1 ... Current sensor (current detector)
2 ... Charging device 3 ... Controller (charging stop unit)
DESCRIPTION OF SYMBOLS 10 ... Bipolar lithium ion secondary battery 11 ... Current collector 13 ... Positive electrode active material layer 15 ... Negative electrode active material layer 17 ... Electrolyte layer 19 ... Single cell layer 21 ... Electric power generation element 23 ... Bipolar electrode 25 ... Positive electrode current collector plate 27 ... Negative electrode current collector 111 ... Resin base material 112 ... Conductive filler 300 ... Battery pack 400 ... Electric vehicle

Claims (6)

A battery having a current collector including a resin layer composed of a conductive material and a polymer material, the resin layer through which an oxidation current associated with an oxidation reaction flows at a predetermined voltage or higher according to the upper limit voltage of the battery;
A current detection unit that detects the oxidation current at least when the battery is charged;
When the oxidation current detected by the current detection unit is equal to or higher than a predetermined current value, a charge stop unit that stops charging the battery;
A battery system comprising:   The battery system according to claim 1, wherein the size of the interface between the conductive material and the polymer material is determined so that the oxidation current is larger than a charging current during charging.   The polymer material is one material selected from the group consisting of polyethylene, polypropylene, polyamide, acrylic, polyimide, polyethylene terephthalate, polyethylene naphthalate, and elastomer material, or two or more composite materials.

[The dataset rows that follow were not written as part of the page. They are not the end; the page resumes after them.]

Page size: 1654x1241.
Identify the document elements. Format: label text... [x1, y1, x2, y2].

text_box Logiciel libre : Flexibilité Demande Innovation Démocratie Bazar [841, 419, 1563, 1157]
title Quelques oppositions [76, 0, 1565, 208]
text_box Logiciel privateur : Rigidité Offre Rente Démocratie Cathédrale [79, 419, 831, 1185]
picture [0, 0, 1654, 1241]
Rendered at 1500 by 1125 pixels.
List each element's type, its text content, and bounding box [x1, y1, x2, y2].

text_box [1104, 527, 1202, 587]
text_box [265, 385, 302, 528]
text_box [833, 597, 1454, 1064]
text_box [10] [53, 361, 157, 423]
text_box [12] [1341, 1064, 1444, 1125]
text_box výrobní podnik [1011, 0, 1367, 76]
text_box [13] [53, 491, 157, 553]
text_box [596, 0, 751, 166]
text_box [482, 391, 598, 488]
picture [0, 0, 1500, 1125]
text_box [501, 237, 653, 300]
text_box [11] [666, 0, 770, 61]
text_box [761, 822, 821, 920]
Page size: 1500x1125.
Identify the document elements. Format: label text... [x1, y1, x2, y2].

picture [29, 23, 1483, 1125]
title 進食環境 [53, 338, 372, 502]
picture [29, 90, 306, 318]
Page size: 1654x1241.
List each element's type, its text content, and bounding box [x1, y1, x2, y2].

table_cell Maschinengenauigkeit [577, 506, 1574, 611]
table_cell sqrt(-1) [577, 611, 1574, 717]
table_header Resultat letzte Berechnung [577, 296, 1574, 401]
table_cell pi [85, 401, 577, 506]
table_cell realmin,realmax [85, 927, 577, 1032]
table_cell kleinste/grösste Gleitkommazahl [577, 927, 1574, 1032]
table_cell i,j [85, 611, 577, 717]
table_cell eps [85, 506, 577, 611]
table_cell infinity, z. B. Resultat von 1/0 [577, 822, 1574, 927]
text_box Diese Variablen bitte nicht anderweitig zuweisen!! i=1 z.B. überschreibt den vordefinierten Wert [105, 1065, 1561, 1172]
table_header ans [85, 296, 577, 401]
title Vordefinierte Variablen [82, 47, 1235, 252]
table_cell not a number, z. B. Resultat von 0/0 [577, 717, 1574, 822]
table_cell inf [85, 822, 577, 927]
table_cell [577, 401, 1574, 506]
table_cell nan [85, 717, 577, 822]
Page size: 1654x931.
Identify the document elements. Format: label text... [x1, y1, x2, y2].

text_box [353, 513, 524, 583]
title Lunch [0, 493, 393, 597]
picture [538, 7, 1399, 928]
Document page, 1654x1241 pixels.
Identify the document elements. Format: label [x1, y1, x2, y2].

The battery system according to claim 1 or 2.   The conductive filler is one type of material selected from the group consisting of metal-plated carbon black, resin beads, and glass beads, or two or more types of composite materials. 4. The battery system according to any one of 3.   A vehicle equipped with the battery system according to any one of claims 1 to 4. A charge control method for a battery having a current collector including a resin layer composed of a conductive material and a polymer material, in which an oxidation current accompanying an oxidation reaction flows near the upper limit voltage of the battery,
Detecting the oxidation current at least when charging the battery;
When the detected oxidation current is equal to or higher than a predetermined current value, the charging of the battery is stopped.
A charge control method for a battery.